What this task involves: Transcribe each line of the records below, keeping every character unchanged.

::::

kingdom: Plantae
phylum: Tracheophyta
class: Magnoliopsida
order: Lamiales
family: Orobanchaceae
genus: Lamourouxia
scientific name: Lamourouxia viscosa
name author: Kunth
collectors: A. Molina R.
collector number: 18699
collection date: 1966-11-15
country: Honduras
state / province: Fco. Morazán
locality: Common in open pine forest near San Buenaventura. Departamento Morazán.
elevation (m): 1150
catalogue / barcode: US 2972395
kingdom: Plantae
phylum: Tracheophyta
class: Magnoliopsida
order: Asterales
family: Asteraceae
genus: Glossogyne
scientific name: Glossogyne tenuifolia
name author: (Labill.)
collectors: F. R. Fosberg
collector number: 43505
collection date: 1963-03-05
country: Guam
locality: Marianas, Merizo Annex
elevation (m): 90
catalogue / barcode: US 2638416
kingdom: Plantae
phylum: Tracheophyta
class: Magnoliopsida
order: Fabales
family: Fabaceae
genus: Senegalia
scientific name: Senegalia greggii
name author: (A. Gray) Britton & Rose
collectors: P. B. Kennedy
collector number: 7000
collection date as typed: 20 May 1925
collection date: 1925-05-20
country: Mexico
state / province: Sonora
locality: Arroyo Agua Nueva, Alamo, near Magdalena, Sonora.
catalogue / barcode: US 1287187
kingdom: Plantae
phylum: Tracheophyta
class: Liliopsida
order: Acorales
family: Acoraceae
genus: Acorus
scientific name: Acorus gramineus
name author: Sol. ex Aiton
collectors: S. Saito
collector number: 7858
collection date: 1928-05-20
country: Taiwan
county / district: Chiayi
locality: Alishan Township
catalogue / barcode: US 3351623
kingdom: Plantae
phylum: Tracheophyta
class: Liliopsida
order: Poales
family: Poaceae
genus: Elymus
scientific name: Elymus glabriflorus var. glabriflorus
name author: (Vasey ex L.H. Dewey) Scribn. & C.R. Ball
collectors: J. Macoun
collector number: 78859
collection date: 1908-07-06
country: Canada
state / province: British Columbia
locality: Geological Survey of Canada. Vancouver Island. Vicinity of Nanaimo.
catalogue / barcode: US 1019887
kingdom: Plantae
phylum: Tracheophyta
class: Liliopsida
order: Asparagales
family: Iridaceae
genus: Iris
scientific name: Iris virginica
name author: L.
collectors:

::::

Reply:
kingdom: Plantae
phylum: Tracheophyta
class: Magnoliopsida
order: Lamiales
family: Orobanchaceae
genus: Lamourouxia
scientific name: Lamourouxia viscosa
name author: Kunth
collectors: A. Molina R.
collector number: 18699
collection date: 1966-11-15
country: Honduras
state / province: Fco. Morazán
locality: Common in open pine forest near San Buenaventura. Departamento Morazán.
elevation (m): 1150
catalogue / barcode: US 2972395
kingdom: Plantae
phylum: Tracheophyta
class: Magnoliopsida
order: Asterales
family: Asteraceae
genus: Glossogyne
scientific name: Glossogyne tenuifolia
name author: (Labill.)
collectors: F. R. Fosberg
collector number: 43505
collection date: 1963-03-05
country: Guam
locality: Marianas, Merizo Annex
elevation (m): 90
catalogue / barcode: US 2638416
kingdom: Plantae
phylum: Tracheophyta
class: Magnoliopsida
order: Fabales
family: Fabaceae
genus: Senegalia
scientific name: Senegalia greggii
name author: (A. Gray) Britton & Rose
collectors: P. B. Kennedy
collector number: 7000
collection date as typed: 20 May 1925
collection date: 1925-05-20
country: Mexico
state / province: Sonora
locality: Arroyo Agua Nueva, Alamo, near Magdalena, Sonora.
catalogue / barcode: US 1287187
kingdom: Plantae
phylum: Tracheophyta
class: Liliopsida
order: Acorales
family: Acoraceae
genus: Acorus
scientific name: Acorus gramineus
name author: Sol. ex Aiton
collectors: S. Saito
collector number: 7858
collection date: 1928-05-20
country: Taiwan
county / district: Chiayi
locality: Alishan Township
catalogue / barcode: US 3351623
kingdom: Plantae
phylum: Tracheophyta
class: Liliopsida
order: Poales
family: Poaceae
genus: Elymus
scientific name: Elymus glabriflorus var. glabriflorus
name author: (Vasey ex L.H. Dewey) Scribn. & C.R. Ball
collectors: J. Macoun
collector number: 78859
collection date: 1908-07-06
country: Canada
state / province: British Columbia
locality: Geological Survey of Canada. Vancouver Island. Vicinity of Nanaimo.
catalogue / barcode: US 1019887
kingdom: Plantae
phylum: Tracheophyta
class: Liliopsida
order: Asparagales
family: Iridaceae
genus: Iris
scientific name: Iris virginica
name author: L.
collectors:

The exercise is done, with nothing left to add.